What the task asks –
In full and without alteration, print the entries that follow.

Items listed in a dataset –
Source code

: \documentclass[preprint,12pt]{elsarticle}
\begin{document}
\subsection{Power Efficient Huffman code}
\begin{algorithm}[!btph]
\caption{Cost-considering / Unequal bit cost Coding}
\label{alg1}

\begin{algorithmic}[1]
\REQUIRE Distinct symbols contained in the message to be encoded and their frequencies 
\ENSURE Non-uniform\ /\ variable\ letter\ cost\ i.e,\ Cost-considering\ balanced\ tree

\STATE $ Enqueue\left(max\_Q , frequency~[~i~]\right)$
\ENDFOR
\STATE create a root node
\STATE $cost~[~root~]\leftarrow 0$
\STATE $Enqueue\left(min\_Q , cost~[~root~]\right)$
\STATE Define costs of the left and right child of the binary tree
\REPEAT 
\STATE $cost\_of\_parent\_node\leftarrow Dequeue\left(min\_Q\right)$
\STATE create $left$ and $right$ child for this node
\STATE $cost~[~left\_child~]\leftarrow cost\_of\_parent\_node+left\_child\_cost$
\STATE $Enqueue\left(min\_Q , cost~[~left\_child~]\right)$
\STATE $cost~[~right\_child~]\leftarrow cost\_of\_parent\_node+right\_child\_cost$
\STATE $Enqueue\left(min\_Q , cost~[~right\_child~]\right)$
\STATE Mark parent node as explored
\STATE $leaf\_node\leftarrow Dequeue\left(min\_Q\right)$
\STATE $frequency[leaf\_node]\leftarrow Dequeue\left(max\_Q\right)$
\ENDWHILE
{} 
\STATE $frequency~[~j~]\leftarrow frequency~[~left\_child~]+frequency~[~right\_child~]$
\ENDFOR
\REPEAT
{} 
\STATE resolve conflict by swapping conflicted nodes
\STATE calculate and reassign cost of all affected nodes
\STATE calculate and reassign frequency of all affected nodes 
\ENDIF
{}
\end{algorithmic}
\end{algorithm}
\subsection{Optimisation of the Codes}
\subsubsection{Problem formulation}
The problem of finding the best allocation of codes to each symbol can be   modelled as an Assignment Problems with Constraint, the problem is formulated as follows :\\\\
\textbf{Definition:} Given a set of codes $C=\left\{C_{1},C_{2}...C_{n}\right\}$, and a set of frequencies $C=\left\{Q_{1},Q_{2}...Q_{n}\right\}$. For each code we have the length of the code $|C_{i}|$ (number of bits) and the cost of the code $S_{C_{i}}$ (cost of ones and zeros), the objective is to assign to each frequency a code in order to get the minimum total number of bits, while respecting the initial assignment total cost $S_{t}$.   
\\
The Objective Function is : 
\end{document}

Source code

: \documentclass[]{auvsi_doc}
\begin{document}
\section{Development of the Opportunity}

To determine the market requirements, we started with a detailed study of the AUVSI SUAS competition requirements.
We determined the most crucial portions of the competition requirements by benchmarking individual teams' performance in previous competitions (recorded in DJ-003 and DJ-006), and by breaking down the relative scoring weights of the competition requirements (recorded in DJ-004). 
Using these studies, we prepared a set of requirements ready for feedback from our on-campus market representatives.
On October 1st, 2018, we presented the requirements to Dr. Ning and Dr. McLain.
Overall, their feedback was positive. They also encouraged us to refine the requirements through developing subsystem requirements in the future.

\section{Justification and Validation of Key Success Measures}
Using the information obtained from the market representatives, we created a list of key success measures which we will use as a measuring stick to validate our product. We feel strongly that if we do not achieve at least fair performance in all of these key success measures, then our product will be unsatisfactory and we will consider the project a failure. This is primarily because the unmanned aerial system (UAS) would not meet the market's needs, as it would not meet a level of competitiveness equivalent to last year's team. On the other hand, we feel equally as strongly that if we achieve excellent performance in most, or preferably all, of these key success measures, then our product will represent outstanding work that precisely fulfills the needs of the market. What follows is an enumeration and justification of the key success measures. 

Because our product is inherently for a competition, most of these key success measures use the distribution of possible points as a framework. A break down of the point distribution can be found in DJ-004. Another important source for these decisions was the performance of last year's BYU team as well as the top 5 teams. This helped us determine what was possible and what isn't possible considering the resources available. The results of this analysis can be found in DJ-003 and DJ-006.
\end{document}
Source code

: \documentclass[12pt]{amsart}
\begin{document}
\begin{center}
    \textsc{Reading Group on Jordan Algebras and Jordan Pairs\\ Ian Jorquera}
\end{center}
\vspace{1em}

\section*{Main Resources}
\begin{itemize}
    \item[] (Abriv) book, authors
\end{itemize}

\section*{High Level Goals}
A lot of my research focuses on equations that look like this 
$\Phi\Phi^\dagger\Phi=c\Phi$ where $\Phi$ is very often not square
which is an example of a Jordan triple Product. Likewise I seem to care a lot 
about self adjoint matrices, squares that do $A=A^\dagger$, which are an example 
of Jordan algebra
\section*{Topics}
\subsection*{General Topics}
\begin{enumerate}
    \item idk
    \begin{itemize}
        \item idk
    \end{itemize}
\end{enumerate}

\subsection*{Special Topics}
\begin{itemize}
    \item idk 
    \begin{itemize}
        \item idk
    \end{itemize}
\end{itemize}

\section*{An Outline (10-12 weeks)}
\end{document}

Written response –
Source code

: \documentclass[preprint,12pt]{elsarticle}
\begin{document}
\subsection{Power Efficient Huffman code}
\begin{algorithm}[!btph]
\caption{Cost-considering / Unequal bit cost Coding}
\label{alg1}

\begin{algorithmic}[1]
\REQUIRE Distinct symbols contained in the message to be encoded and their frequencies 
\ENSURE Non-uniform\ /\ variable\ letter\ cost\ i.e,\ Cost-considering\ balanced\ tree

\STATE $ Enqueue\left(max\_Q , frequency~[~i~]\right)$
\ENDFOR
\STATE create a root node
\STATE $cost~[~root~]\leftarrow 0$
\STATE $Enqueue\left(min\_Q , cost~[~root~]\right)$
\STATE Define costs of the left and right child of the binary tree
\REPEAT 
\STATE $cost\_of\_parent\_node\leftarrow Dequeue\left(min\_Q\right)$
\STATE create $left$ and $right$ child for this node
\STATE $cost~[~left\_child~]\leftarrow cost\_of\_parent\_node+left\_child\_cost$
\STATE $Enqueue\left(min\_Q , cost~[~left\_child~]\right)$
\STATE $cost~[~right\_child~]\leftarrow cost\_of\_parent\_node+right\_child\_cost$
\STATE $Enqueue\left(min\_Q , cost~[~right\_child~]\right)$
\STATE Mark parent node as explored
\STATE $leaf\_node\leftarrow Dequeue\left(min\_Q\right)$
\STATE $frequency[leaf\_node]\leftarrow Dequeue\left(max\_Q\right)$
\ENDWHILE
{} 
\STATE $frequency~[~j~]\leftarrow frequency~[~left\_child~]+frequency~[~right\_child~]$
\ENDFOR
\REPEAT
{} 
\STATE resolve conflict by swapping conflicted nodes
\STATE calculate and reassign cost of all affected nodes
\STATE calculate and reassign frequency of all affected nodes 
\ENDIF
{}
\end{algorithmic}
\end{algorithm}
\subsection{Optimisation of the Codes}
\subsubsection{Problem formulation}
The problem of finding the best allocation of codes to each symbol can be   modelled as an Assignment Problems with Constraint, the problem is formulated as follows :\\\\
\textbf{Definition:} Given a set of codes $C=\left\{C_{1},C_{2}...C_{n}\right\}$, and a set of frequencies $C=\left\{Q_{1},Q_{2}...Q_{n}\right\}$. For each code we have the length of the code $|C_{i}|$ (number of bits) and the cost of the code $S_{C_{i}}$ (cost of ones and zeros), the objective is to assign to each frequency a code in order to get the minimum total number of bits, while respecting the initial assignment total cost $S_{t}$.   
\\
The Objective Function is : 
\end{document}

Source code

: \documentclass[]{auvsi_doc}
\begin{document}
\section{Development of the Opportunity}

To determine the market requirements, we started with a detailed study of the AUVSI SUAS competition requirements.
We determined the most crucial portions of the competition requirements by benchmarking individual teams' performance in previous competitions (recorded in DJ-003 and DJ-006), and by breaking down the relative scoring weights of the competition requirements (recorded in DJ-004). 
Using these studies, we prepared a set of requirements ready for feedback from our on-campus market representatives.
On October 1st, 2018, we presented the requirements to Dr. Ning and Dr. McLain.
Overall, their feedback was positive. They also encouraged us to refine the requirements through developing subsystem requirements in the future.

\section{Justification and Validation of Key Success Measures}
Using the information obtained from the market representatives, we created a list of key success measures which we will use as a measuring stick to validate our product. We feel strongly that if we do not achieve at least fair performance in all of these key success measures, then our product will be unsatisfactory and we will consider the project a failure. This is primarily because the unmanned aerial system (UAS) would not meet the market's needs, as it would not meet a level of competitiveness equivalent to last year's team. On the other hand, we feel equally as strongly that if we achieve excellent performance in most, or preferably all, of these key success measures, then our product will represent outstanding work that precisely fulfills the needs of the market. What follows is an enumeration and justification of the key success measures. 

Because our product is inherently for a competition, most of these key success measures use the distribution of possible points as a framework. A break down of the point distribution can be found in DJ-004. Another important source for these decisions was the performance of last year's BYU team as well as the top 5 teams. This helped us determine what was possible and what isn't possible considering the resources available. The results of this analysis can be found in DJ-003 and DJ-006.
\end{document}
Source code

: \documentclass[12pt]{amsart}
\begin{document}
\begin{center}
    \textsc{Reading Group on Jordan Algebras and Jordan Pairs\\ Ian Jorquera}
\end{center}
\vspace{1em}

\section*{Main Resources}
\begin{itemize}
    \item[] (Abriv) book, authors
\end{itemize}

\section*{High Level Goals}
A lot of my research focuses on equations that look like this 
$\Phi\Phi^\dagger\Phi=c\Phi$ where $\Phi$ is very often not square
which is an example of a Jordan triple Product. Likewise I seem to care a lot 
about self adjoint matrices, squares that do $A=A^\dagger$, which are an example 
of Jordan algebra
\section*{Topics}
\subsection*{General Topics}
\begin{enumerate}
    \item idk
    \begin{itemize}
        \item idk
    \end{itemize}
\end{enumerate}

\subsection*{Special Topics}
\begin{itemize}
    \item idk 
    \begin{itemize}
        \item idk
    \end{itemize}
\end{itemize}

\section*{An Outline (10-12 weeks)}
\end{document}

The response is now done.